## MATERIAL SUPPLIED:
· · · · ·

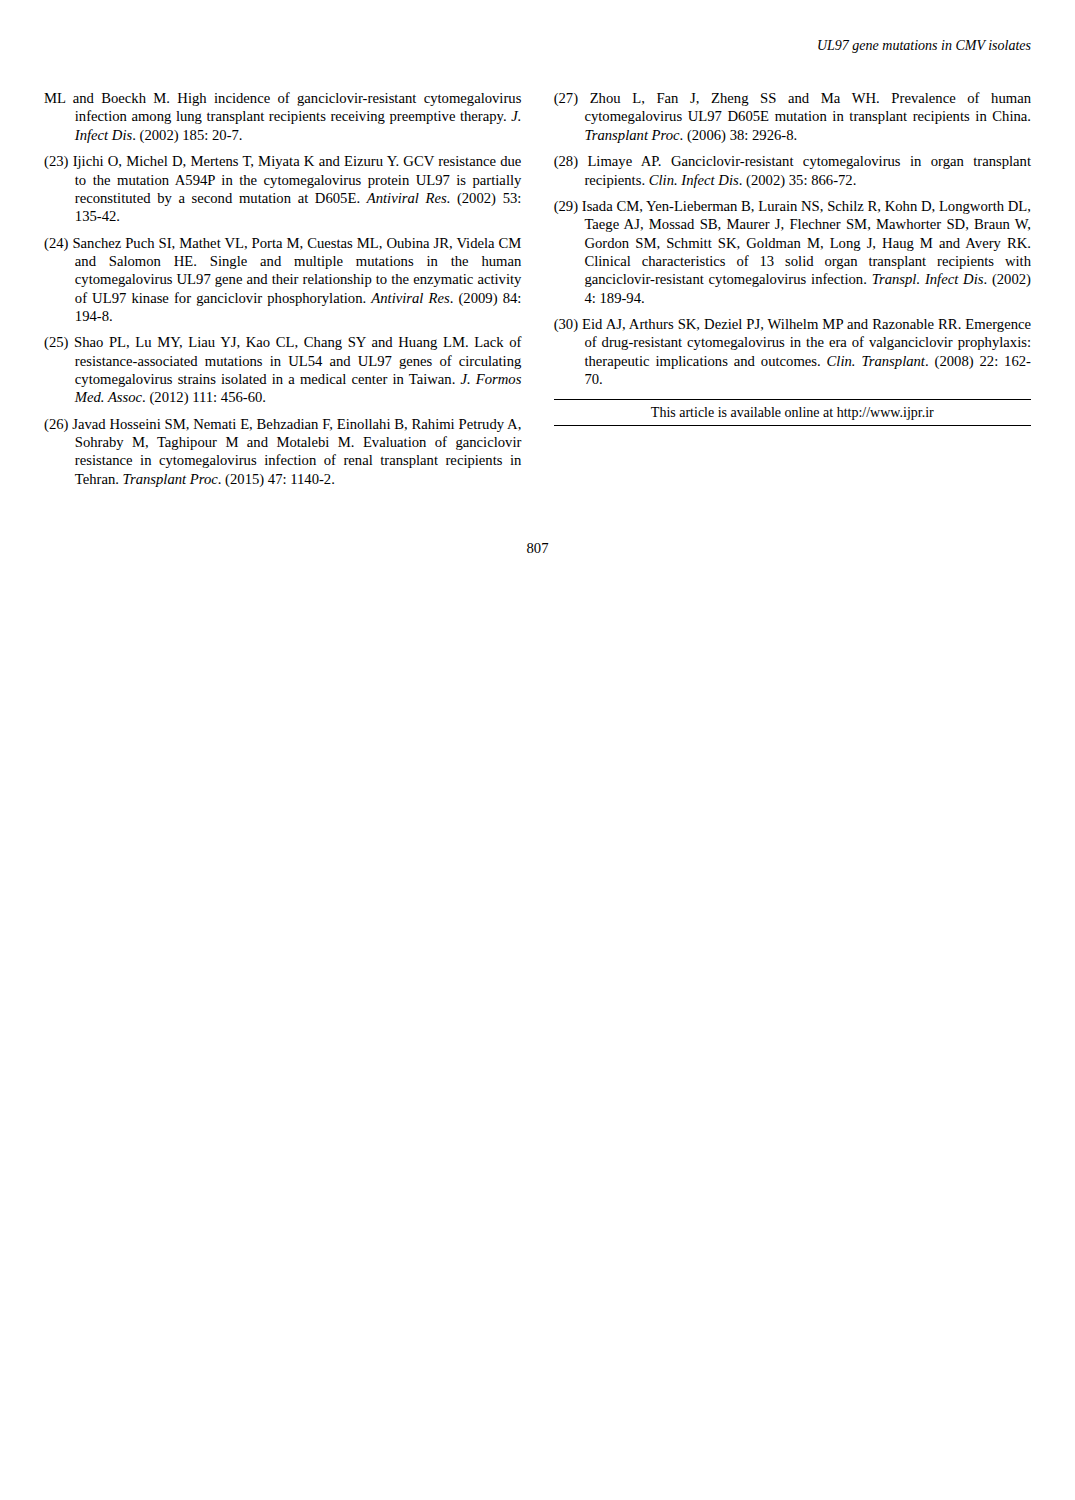UL97 gene mutations in CMV isolates
ML and Boeckh M. High incidence of ganciclovir-resistant cytomegalovirus infection among lung transplant recipients receiving preemptive therapy. J. Infect Dis. (2002) 185: 20-7.
(23) Ijichi O, Michel D, Mertens T, Miyata K and Eizuru Y. GCV resistance due to the mutation A594P in the cytomegalovirus protein UL97 is partially reconstituted by a second mutation at D605E. Antiviral Res. (2002) 53: 135-42.
(24) Sanchez Puch SI, Mathet VL, Porta M, Cuestas ML, Oubina JR, Videla CM and Salomon HE. Single and multiple mutations in the human cytomegalovirus UL97 gene and their relationship to the enzymatic activity of UL97 kinase for ganciclovir phosphorylation. Antiviral Res. (2009) 84: 194-8.
(25) Shao PL, Lu MY, Liau YJ, Kao CL, Chang SY and Huang LM. Lack of resistance-associated mutations in UL54 and UL97 genes of circulating cytomegalovirus strains isolated in a medical center in Taiwan. J. Formos Med. Assoc. (2012) 111: 456-60.
(26) Javad Hosseini SM, Nemati E, Behzadian F, Einollahi B, Rahimi Petrudy A, Sohraby M, Taghipour M and Motalebi M. Evaluation of ganciclovir resistance in cytomegalovirus infection of renal transplant recipients in Tehran. Transplant Proc. (2015) 47: 1140-2.
(27) Zhou L, Fan J, Zheng SS and Ma WH. Prevalence of human cytomegalovirus UL97 D605E mutation in transplant recipients in China. Transplant Proc. (2006) 38: 2926-8.
(28) Limaye AP. Ganciclovir-resistant cytomegalovirus in organ transplant recipients. Clin. Infect Dis. (2002) 35: 866-72.
(29) Isada CM, Yen-Lieberman B, Lurain NS, Schilz R, Kohn D, Longworth DL, Taege AJ, Mossad SB, Maurer J, Flechner SM, Mawhorter SD, Braun W, Gordon SM, Schmitt SK, Goldman M, Long J, Haug M and Avery RK. Clinical characteristics of 13 solid organ transplant recipients with ganciclovir-resistant cytomegalovirus infection. Transpl. Infect Dis. (2002) 4: 189-94.
(30) Eid AJ, Arthurs SK, Deziel PJ, Wilhelm MP and Razonable RR. Emergence of drug-resistant cytomegalovirus in the era of valganciclovir prophylaxis: therapeutic implications and outcomes. Clin. Transplant. (2008) 22: 162-70.
This article is available online at http://www.ijpr.ir
807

· · · · ·

Lines wanted from the listing above: the line with "(23) Ijichi O, Michel" up to and including the line with "(27) Zhou L, Fan". Please write them out exactly, adding nothing else.

## ANSWER TO THE PROBLEM:
(23) Ijichi O, Michel D, Mertens T, Miyata K and Eizuru Y. GCV resistance due to the mutation A594P in the cytomegalovirus protein UL97 is partially reconstituted by a second mutation at D605E. Antiviral Res. (2002) 53: 135-42.
(24) Sanchez Puch SI, Mathet VL, Porta M, Cuestas ML, Oubina JR, Videla CM and Salomon HE. Single and multiple mutations in the human cytomegalovirus UL97 gene and their relationship to the enzymatic activity of UL97 kinase for ganciclovir phosphorylation. Antiviral Res. (2009) 84: 194-8.
(25) Shao PL, Lu MY, Liau YJ, Kao CL, Chang SY and Huang LM. Lack of resistance-associated mutations in UL54 and UL97 genes of circulating cytomegalovirus strains isolated in a medical center in Taiwan. J. Formos Med. Assoc. (2012) 111: 456-60.
(26) Javad Hosseini SM, Nemati E, Behzadian F, Einollahi B, Rahimi Petrudy A, Sohraby M, Taghipour M and Motalebi M. Evaluation of ganciclovir resistance in cytomegalovirus infection of renal transplant recipients in Tehran. Transplant Proc. (2015) 47: 1140-2.
(27) Zhou L, Fan J, Zheng SS and Ma WH. Prevalence of human cytomegalovirus UL97 D605E mutation in transplant recipients in China. Transplant Proc. (2006) 38: 2926-8.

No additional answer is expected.